But the problem is there is no answer
A petition signed by more than 14,000 Saudi women calling for an end to the country’s male guardianship system is being handed to the government.
Women must have the consent of a male guardian to travel abroad, and often need permission to work or study.
Support for the first large-scale campaign on the issue grew online in response to a trending Twitter hashtag.
I’m sure the government will be very conscientious about exactly how it cuts the petition into strips.
Many workplaces and universities also demand a guardian’s consent for female employees and students, although it is not legally required.
Renting a flat, undergoing hospital treatment or filing a legal claim often also require a male guardian’s permission, and there is very little recourse for women whose guardians abuse them or severely limit their freedom.
No recourse, really, but the BBC is being cautious in case there’s one woman somewhere who managed to get her brother to persuade her husband to let her get hospital treatment.
In July, an Arabic Twitter hashtag which translates as “Saudi women want to abolish the guardianship system” went viral after a Human Rights Watch report was published on the issue. Saudi women tweeted comments, videos and artwork calling for change. Bracelets saying “I Am My Own Guardian” appeared.
Human Rights Watch researcher Kristine Beckerle, who worked on the report, described the response as “incredible and unprecedented”.
“I was flabbergasted – not only by the scale, but the creativity with which they’ve been doing it,” she said. “They’ve made undeniably clear they won’t stand to be treated as second-class citizens any longer, and it’s high time their government listened.”
It’s been high time for a long time, but will the government listen? My bet is no.
However, there has been opposition from some Saudi women, with an alternative Arabic hashtag, which translates as #TheGuardianshipIsForHerNotAgainstHer, gaining some traction, and opinion articles, like this one on the Gulf News website, arguing that the system should be reformed and applied better.
The government will just point to them – or it will just ignore the whole thing.
She and other activists first raised the issue five years ago. “We never had a problem with campaigning, but the problem is there is no answer. But we always hope – without hope, you cannot work,” she said.
There has been no official response to the petition yet.
Nor will there be.
Sorry to be Debbie Downer, but this is Saudi Arabia we’re talking about. The oil has to dry up before anything will move there.

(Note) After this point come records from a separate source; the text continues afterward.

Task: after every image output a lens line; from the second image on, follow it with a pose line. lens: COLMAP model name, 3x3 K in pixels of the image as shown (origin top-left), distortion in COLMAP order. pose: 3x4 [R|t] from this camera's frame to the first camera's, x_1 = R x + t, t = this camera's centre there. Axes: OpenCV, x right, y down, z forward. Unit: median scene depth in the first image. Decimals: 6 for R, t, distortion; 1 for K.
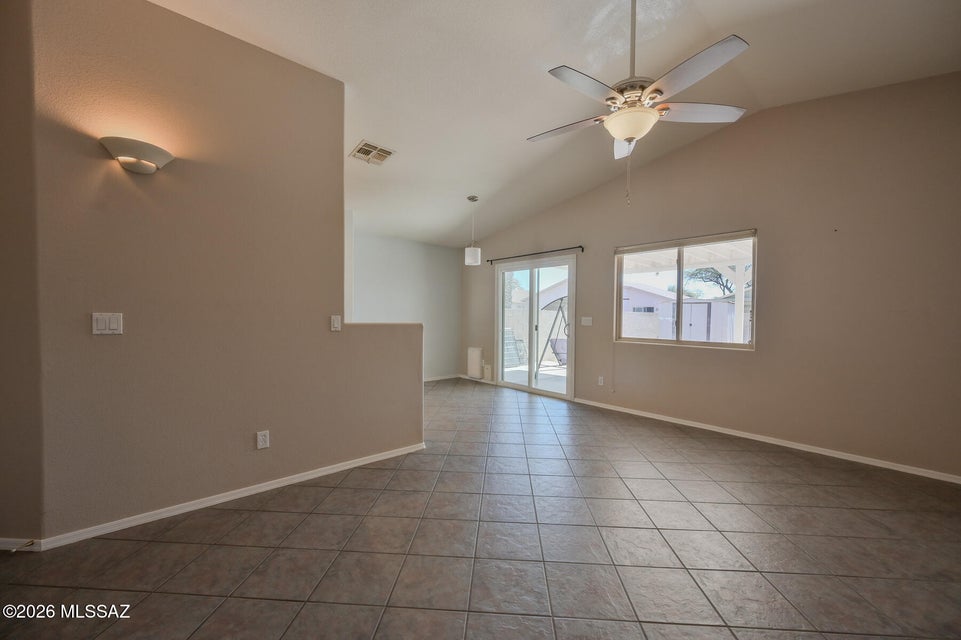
lens RADIAL K [[379.1, 0, 483.4], [0, 379.1, 322.4], [0, 0, 1]] dist [-0.000673, 0.000105]
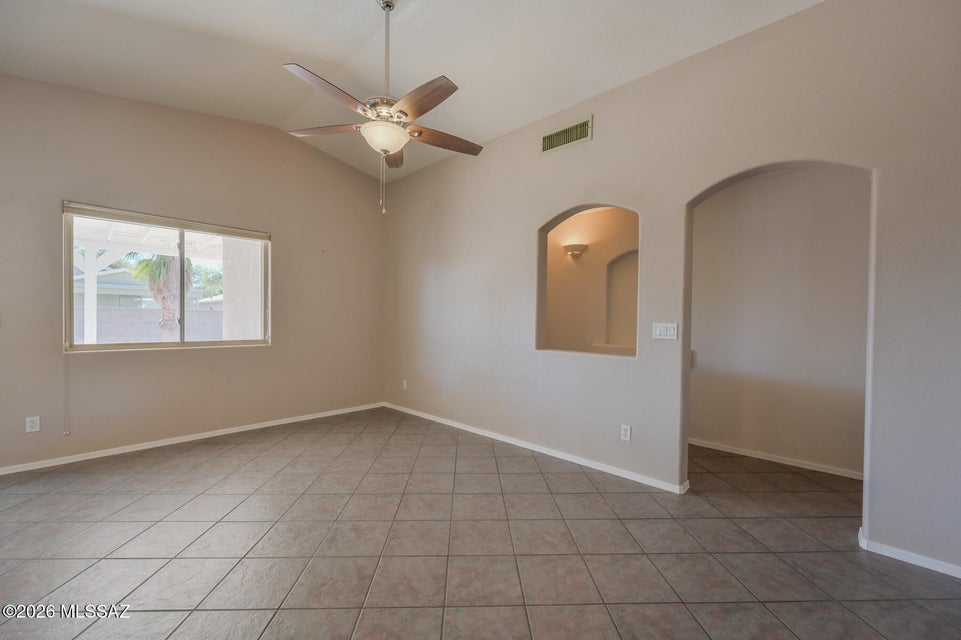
lens RADIAL K [[377.4, 0, 481.0], [0, 377.4, 321.1], [0, 0, 1]] dist [-0.000313, -0.000165]
pose [[-0.091072, -0.019029, 0.995662, -0.401049], [0.004936, 0.999797, 0.019559, -0.012352], [-0.995832, 0.006695, -0.090960, 0.466612]]
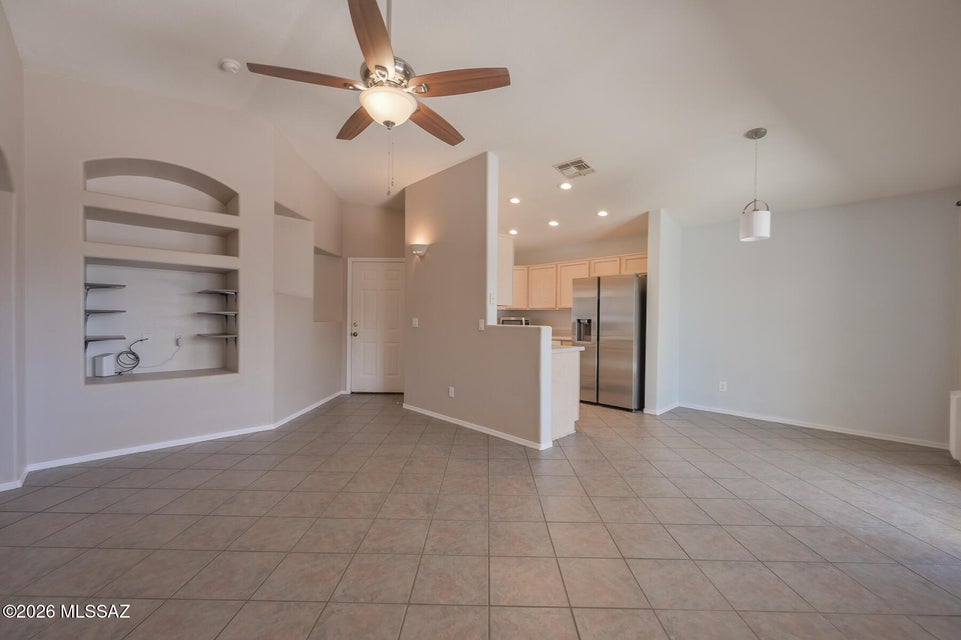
lens RADIAL K [[384.3, 0, 481.8], [0, 384.3, 322.2], [0, 0, 1]] dist [-0.001299, 0.000027]
pose [[0.042112, -0.003119, -0.999108, 0.740391], [-0.029490, 0.999556, -0.004364, -0.001641], [0.998678, 0.029648, 0.042002, 0.672921]]
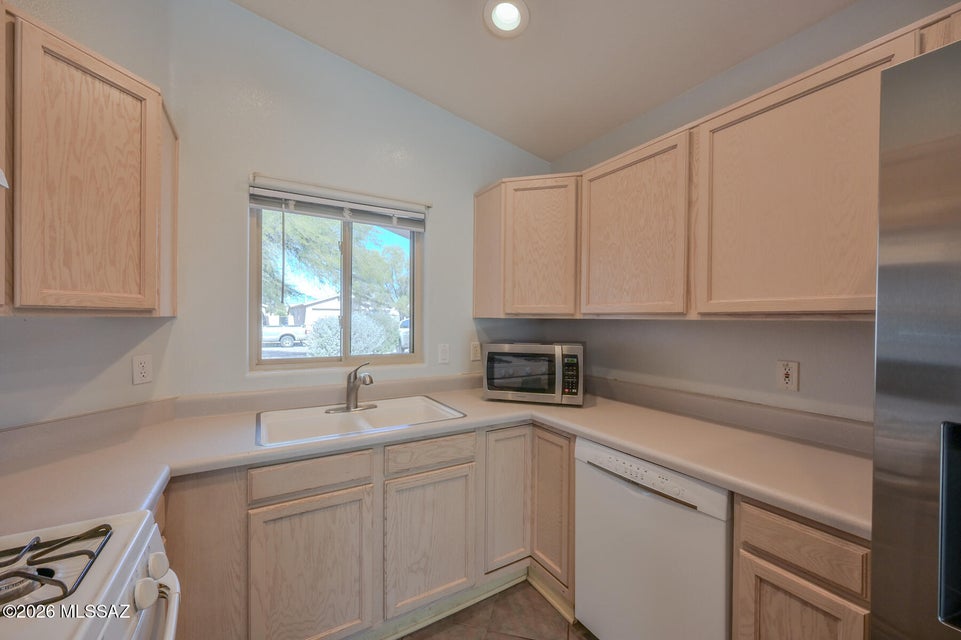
lens RADIAL K [[379.1, 0, 483.4], [0, 379.1, 322.4], [0, 0, 1]] dist [-0.000673, 0.000105]
pose [[-0.188117, -0.002613, -0.982143, -0.436312], [-0.030262, 0.999537, 0.003137, -0.062640], [0.981680, 0.030312, -0.188109, 0.918841]]
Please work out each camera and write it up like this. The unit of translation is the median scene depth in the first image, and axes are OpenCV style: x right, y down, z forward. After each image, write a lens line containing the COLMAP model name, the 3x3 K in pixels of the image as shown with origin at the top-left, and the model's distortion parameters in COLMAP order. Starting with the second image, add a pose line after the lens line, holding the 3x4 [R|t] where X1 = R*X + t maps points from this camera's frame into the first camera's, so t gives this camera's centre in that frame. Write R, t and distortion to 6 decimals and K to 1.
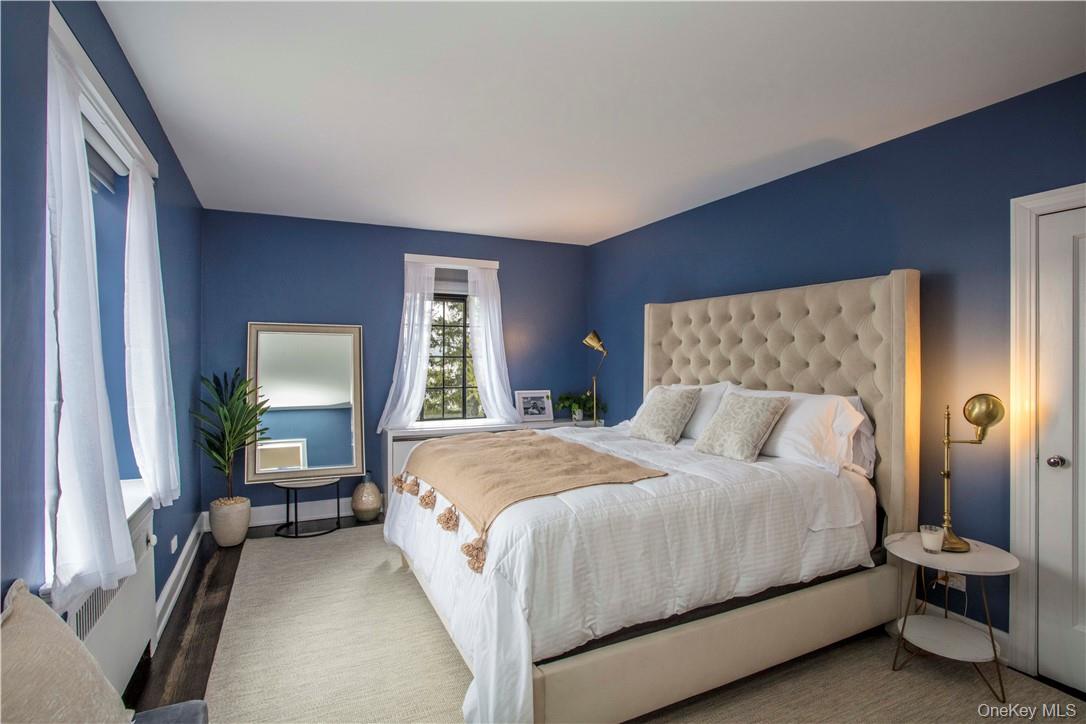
lens RADIAL K [[530.8, 0, 541.4], [0, 530.8, 366.6], [0, 0, 1]] dist [-0.058272, 0.018304]
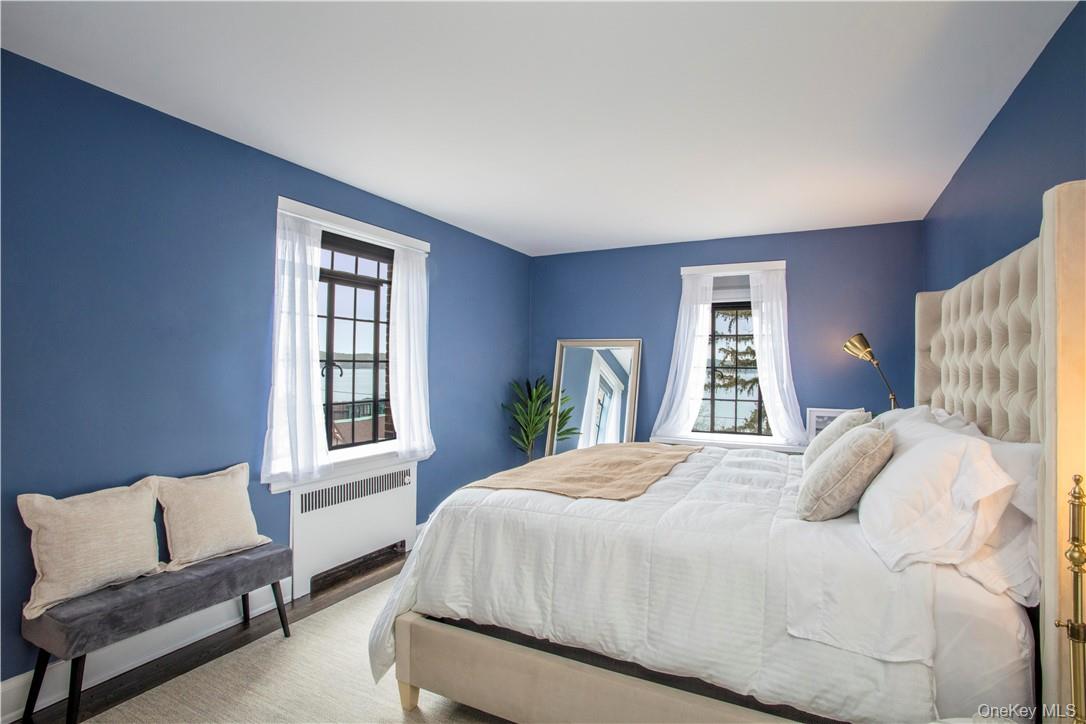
lens RADIAL K [[530.8, 0, 539.6], [0, 530.8, 365.4], [0, 0, 1]] dist [-0.058272, 0.018304]
pose [[0.605775, -0.001271, -0.795635, 0.381445], [-0.019568, 0.999672, -0.016496, -0.000803], [0.795395, 0.025562, 0.605552, 0.154800]]
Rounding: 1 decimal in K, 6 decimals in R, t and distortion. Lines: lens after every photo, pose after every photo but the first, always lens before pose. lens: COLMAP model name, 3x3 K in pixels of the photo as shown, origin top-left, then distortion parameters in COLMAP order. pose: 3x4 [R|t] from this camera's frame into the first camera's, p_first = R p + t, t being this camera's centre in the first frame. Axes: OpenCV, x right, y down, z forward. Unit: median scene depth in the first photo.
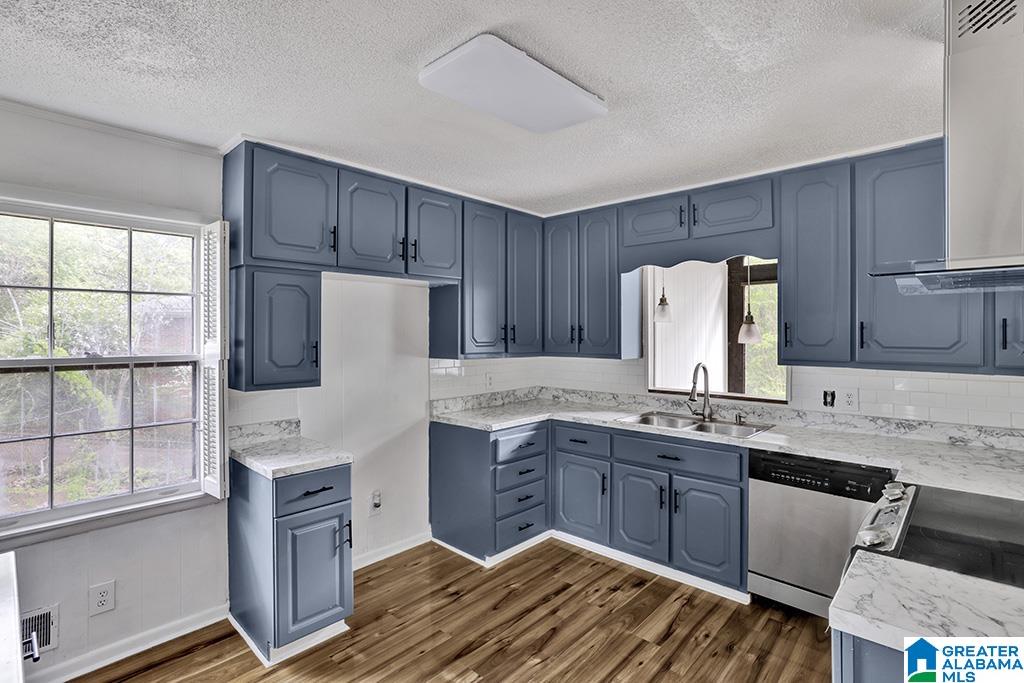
lens RADIAL K [[494.0, 0, 511.4], [0, 494.0, 336.8], [0, 0, 1]] dist [-0.049859, 0.025594]
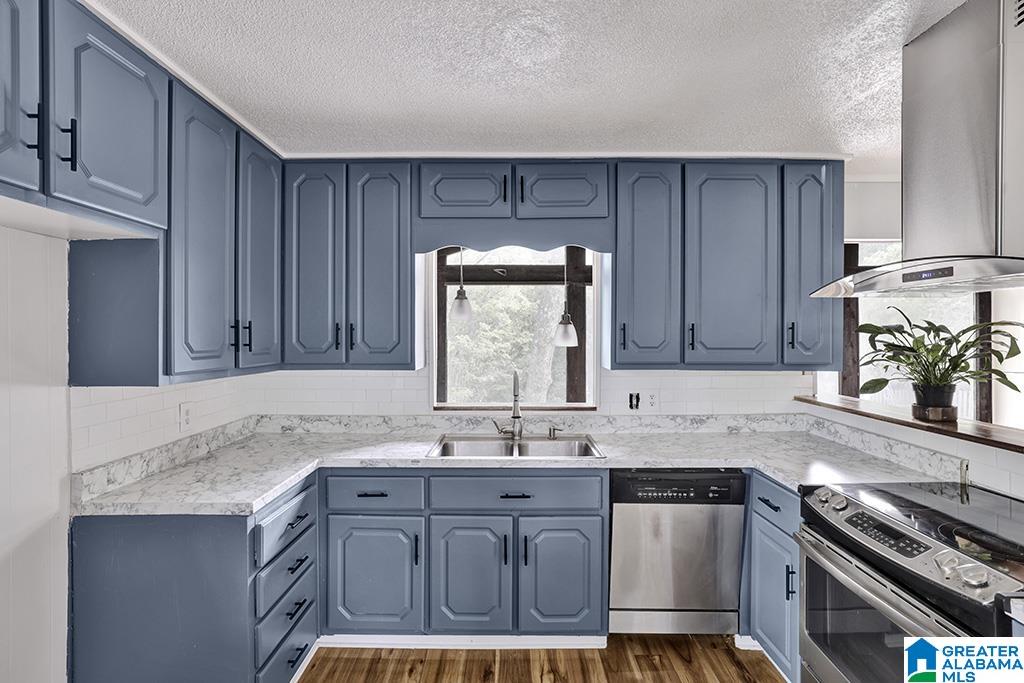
lens RADIAL K [[494.0, 0, 511.4], [0, 494.0, 336.8], [0, 0, 1]] dist [-0.049859, 0.025594]
pose [[0.730420, -0.002624, 0.682993, -0.199998], [0.003460, 0.999994, 0.000141, -0.004389], [-0.682989, 0.002260, 0.730425, 0.416735]]
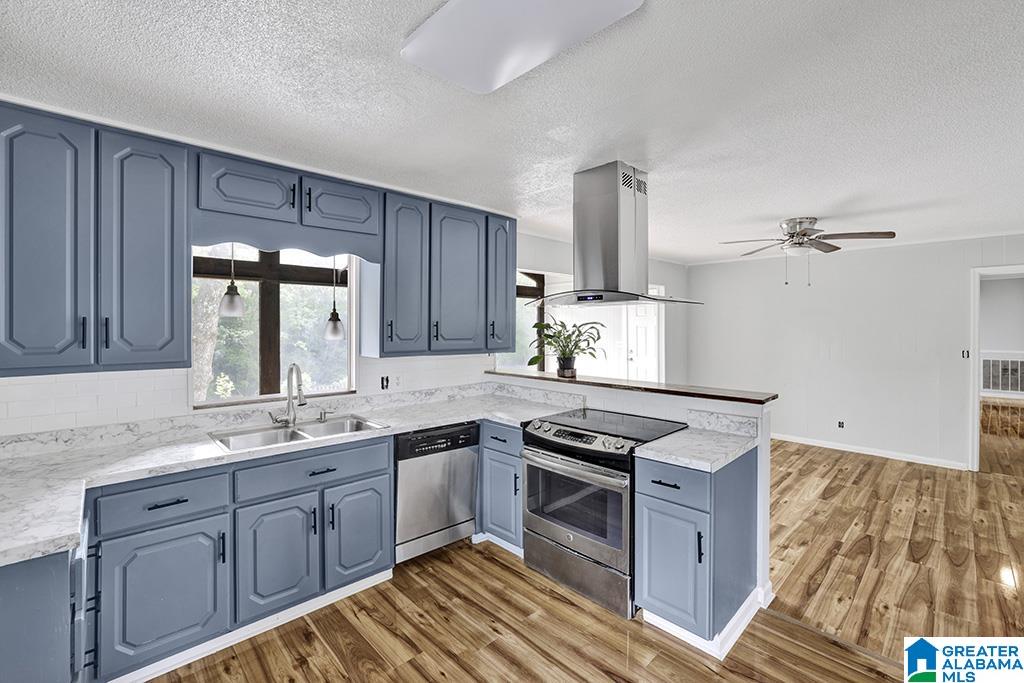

The thing that worries me is that the government (or the other patriarchs) will punish the women for signing the petition. I hope they are able to remain safe.
If other governments would put real pressure on them,and refuse to treat them as a viable trading partner (or treat them as a failed state) until they fix the problem, that might actually have some benefit, because it would hit them where it hurts – in their pocketbook. The women could choose to do Lysistrata on them, but since men have permission to beat women who don’t obey, that could be extremely dangerous.
Yep. That’s why I say until the oil dries up.
Of course, at the point the oil dries up, we will have changed the climate of the earth drastically enough that who knows what our civilization will be up to?
Saudi Women should definitely get the same rights as men. Imagine you had cancer and your son woul not let you go to hospital, how would you feel!